Life is a journey full of course corrections. At every point, if we are wise, we reassess and reevaluate the things we believe, the opinions we hold. We also do this in the science of medicine, of course. Knowledge advances, treatments change, outcomes change. To be static is to die, it seems.
And so, I come before you with my own course corrections, my own emerging insights. As a writer and a physician, how can I stay the same?
I have railed against the pain scale for years. And yet, I see now that unnecessary suffering will be the rule without it. Pain is ubiquitous, and while we cannot always heal, we can always ease. Who are we to say who does and does not feel pain, and to what degree? This is the best we'll have until the painometer is available.
Along the same lines, addiction is very real, and it isn't my job to decide who is and isn't addicted, is it? If I suggest that a patient is not really suffering when he says he is, I only call him a liar. And what gives me the right to make such a value judgment about another human being? The best I can do is believe and treat the individual in pain.
What else, you ask? What other flashes of insight have finally illuminated the darkness? Surprisingly, I see the utility of patient satisfaction scores. To use anything other than the patient's perception is to impose our own “scientific” paradigm onto the people we treat. Only when patients themselves can say whether we succeeded in meeting their needs (and desires) can we be certain we have done the right thing, in the right way, for those who trust us with their health.
There's more. I was wrong to be too harsh toward electronic medical records. The government, in its wisdom (which I must confess I now see in a new light), did the right thing by imposing EMR rules. EMR allows us to document in far greater detail the intricacies and nuances of our patient encounters, and provides insurers and government agencies vastly more information with which to, quite reasonably, assess payment and quality. And let's face it, by doing so, the information technology economy has been well and duly stimulated. So down with the pen and paper! Up with the screen!

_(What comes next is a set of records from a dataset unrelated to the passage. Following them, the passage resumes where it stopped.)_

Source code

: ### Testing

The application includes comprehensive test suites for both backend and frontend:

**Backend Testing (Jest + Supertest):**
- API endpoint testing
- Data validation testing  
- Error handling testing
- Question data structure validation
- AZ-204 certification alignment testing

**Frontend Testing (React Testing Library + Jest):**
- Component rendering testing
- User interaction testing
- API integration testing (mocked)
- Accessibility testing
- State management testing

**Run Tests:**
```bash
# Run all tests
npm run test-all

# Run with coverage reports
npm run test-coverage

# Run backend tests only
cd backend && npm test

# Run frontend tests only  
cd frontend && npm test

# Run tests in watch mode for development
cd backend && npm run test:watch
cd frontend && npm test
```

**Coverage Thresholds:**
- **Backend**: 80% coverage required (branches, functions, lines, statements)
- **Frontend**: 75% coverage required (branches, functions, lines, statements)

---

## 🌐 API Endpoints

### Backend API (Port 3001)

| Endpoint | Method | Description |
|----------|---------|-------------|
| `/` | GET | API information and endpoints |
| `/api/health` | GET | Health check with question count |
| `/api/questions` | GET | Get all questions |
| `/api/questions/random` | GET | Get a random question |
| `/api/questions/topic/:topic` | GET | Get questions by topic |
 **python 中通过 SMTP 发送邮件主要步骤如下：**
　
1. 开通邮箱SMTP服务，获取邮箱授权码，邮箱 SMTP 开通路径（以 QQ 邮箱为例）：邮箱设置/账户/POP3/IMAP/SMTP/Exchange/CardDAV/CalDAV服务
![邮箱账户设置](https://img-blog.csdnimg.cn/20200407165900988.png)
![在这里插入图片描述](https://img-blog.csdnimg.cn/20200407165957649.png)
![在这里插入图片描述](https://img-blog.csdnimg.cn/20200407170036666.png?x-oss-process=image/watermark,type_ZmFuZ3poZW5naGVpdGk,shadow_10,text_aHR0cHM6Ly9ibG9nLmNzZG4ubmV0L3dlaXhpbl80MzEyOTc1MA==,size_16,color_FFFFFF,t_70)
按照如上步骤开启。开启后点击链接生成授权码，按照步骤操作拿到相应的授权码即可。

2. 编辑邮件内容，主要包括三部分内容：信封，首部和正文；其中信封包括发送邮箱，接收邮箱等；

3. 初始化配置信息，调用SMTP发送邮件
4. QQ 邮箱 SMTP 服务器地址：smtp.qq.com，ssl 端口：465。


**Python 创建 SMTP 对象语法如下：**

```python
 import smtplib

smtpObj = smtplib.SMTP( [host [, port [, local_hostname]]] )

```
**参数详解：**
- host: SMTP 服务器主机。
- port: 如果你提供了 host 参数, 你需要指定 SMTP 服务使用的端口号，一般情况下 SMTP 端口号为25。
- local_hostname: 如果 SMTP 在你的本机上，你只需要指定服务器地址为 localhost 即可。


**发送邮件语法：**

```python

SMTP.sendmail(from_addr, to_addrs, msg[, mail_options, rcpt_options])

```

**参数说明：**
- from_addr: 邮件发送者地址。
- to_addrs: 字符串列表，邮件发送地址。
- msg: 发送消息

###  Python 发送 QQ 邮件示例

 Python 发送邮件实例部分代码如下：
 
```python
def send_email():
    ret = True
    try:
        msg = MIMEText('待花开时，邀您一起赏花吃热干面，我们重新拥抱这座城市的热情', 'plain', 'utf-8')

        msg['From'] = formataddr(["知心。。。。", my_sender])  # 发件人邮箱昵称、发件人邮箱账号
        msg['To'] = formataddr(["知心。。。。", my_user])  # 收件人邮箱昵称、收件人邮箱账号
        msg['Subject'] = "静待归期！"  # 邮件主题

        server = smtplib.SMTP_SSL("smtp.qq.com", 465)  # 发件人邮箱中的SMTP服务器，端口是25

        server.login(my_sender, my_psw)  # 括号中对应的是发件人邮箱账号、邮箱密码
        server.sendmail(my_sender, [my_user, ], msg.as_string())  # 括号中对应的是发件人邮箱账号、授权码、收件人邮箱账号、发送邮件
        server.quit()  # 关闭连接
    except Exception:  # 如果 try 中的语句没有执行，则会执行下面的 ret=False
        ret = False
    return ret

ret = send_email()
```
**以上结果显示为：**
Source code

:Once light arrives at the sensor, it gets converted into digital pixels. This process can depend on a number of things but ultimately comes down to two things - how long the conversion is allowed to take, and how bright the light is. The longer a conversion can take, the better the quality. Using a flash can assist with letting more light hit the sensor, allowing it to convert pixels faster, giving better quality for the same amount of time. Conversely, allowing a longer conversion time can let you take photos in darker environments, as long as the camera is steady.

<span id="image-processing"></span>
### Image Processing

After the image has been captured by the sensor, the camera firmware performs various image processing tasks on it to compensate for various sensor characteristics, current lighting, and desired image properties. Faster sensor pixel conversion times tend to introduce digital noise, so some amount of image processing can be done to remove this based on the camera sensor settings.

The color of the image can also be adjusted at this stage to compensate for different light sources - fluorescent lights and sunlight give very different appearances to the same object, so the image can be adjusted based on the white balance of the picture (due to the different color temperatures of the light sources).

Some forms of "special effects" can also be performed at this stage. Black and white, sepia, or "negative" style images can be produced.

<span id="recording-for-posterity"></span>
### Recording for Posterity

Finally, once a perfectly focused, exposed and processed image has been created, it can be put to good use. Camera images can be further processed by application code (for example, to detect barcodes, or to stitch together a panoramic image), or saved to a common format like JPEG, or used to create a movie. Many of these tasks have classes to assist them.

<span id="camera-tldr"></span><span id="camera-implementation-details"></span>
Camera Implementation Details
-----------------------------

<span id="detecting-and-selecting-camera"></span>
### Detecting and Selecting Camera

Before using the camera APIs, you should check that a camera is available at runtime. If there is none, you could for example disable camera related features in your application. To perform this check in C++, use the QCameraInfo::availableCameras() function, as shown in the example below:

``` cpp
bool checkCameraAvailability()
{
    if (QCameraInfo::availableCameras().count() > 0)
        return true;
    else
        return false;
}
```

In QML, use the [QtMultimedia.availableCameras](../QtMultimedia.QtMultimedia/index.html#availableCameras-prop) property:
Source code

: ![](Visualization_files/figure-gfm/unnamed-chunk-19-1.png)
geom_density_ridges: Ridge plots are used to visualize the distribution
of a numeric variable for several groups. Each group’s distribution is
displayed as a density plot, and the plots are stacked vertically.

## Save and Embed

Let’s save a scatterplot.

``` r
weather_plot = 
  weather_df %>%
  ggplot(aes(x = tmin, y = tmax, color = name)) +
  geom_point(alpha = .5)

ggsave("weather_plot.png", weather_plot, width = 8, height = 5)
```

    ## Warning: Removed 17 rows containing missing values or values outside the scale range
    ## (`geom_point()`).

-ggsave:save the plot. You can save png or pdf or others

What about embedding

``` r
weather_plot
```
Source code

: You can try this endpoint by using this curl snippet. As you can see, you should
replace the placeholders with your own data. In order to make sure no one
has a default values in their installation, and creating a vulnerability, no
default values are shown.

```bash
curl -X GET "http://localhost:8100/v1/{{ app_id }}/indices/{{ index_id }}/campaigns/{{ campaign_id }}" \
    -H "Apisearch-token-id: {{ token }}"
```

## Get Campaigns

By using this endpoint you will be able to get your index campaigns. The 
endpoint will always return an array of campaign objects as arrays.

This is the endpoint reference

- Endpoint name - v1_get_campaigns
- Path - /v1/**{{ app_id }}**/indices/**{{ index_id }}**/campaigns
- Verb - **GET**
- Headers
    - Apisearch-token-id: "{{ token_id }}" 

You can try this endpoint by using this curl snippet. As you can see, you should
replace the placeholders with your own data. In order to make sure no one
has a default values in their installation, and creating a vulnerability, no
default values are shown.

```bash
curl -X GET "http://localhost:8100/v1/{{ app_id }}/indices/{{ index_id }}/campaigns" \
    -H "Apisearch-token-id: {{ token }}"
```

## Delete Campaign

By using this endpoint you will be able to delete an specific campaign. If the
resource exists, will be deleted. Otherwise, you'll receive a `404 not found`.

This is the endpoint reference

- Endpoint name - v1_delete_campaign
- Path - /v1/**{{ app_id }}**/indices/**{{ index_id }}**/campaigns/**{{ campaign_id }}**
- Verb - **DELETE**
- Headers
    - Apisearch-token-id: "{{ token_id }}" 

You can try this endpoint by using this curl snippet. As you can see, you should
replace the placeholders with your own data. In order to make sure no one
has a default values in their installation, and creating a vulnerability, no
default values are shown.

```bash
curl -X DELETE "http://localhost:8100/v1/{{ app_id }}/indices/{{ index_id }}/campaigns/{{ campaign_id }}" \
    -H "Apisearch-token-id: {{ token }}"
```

And I owe a special apology to administrators, those tireless folks whose 9-5 jobs are jam-packed with efforts to make my care more effective and efficient. I've been pretty tough on the gals and guys in business suits who labor to keep hospitals afloat. Sometimes, quite frankly, doctors need to be smacked around by MBAs. What do most of us know about the business of medicine anyway? Or, in the big picture, about how to make medicine more efficient? Administrators are big-picture folks. I need to cut them a break.
I could go on. I'm a harsh, narrow-minded, judgmental guy sometimes. I need to remember that. And I ask you, my reader, to remember this:
April Fool's! Look, if you know me, you'd know that I'd hold those opinions only if someone were threatening my family or I had suffered a stroke. So let me reaffirm and reassure you all.
The pain scale is stupid. It has caused far more harm than good. This is the reason that my motto for the Republic of Emergistan is “Semper a Decem.” Always a 10. Addiction is everywhere, and every ne'er-do-well in America goes to his local ED to troll for drugs, and each of them has unverifiable pain that's 10/10. If we could subtract the amount of time and money we spend tracking down fake complaints, EDs would be far cheaper and efficient.
EMR is KILLING medicine. Killing it, I say, especially in the ED where we are held to ridiculous standards. “See lots of patients, see them quickly, treat them well, make them feel special, make all of your quality indicators for time (time until seen by physician, time until cath lab, time until CT). But do all of it while constantly charting real-time and while producing a chart that is so dense and complex that the real complaint is often impossible to find.” As many have said, the physician is the highest paid data entry clerk in the country today! Boo, EMR! Until someone makes it simple and deletes 80 percent of the fields, I'd rather check off boxes on paper and then dictate the complex encounters.
As for administrators, I know that managing a hospital is tough. I get it. I also understand that medical economics is complex. But given that the hospital exists for the purpose of caring for the patient and given that the patient is cared for by physicians and nurses, etc., the good administrator should view his job as ancillary and supportive of the medical staff.
When administrators become a force all their own and when they consistently ignore and denigrate the views of caregivers, when they make more work instead of less for clinicians, when they fail to take the side of their staff in disputes, then they have simply become another drag on an already crashing system.
But I'm not done! Medicine is in a tailspin. We face more patients, more entitlement, more rules and regulations, more fake diseases, more medicalization of every life crisis, more government intervention, more things we can go to jail for doing or not doing. And we face less accountability of patients, administrators, politicians and policy makers, less funding, less freedom, fewer drugs and therapies, and fewer physicians!
Don't worry, friends. I'll keep beating the same drum as always. Because whatever month it is, I believe in you. And I believe in our mission. It's time people started listening to what we say about emergency medicine because we are anything but fools when it comes to doing the right thing in the right way.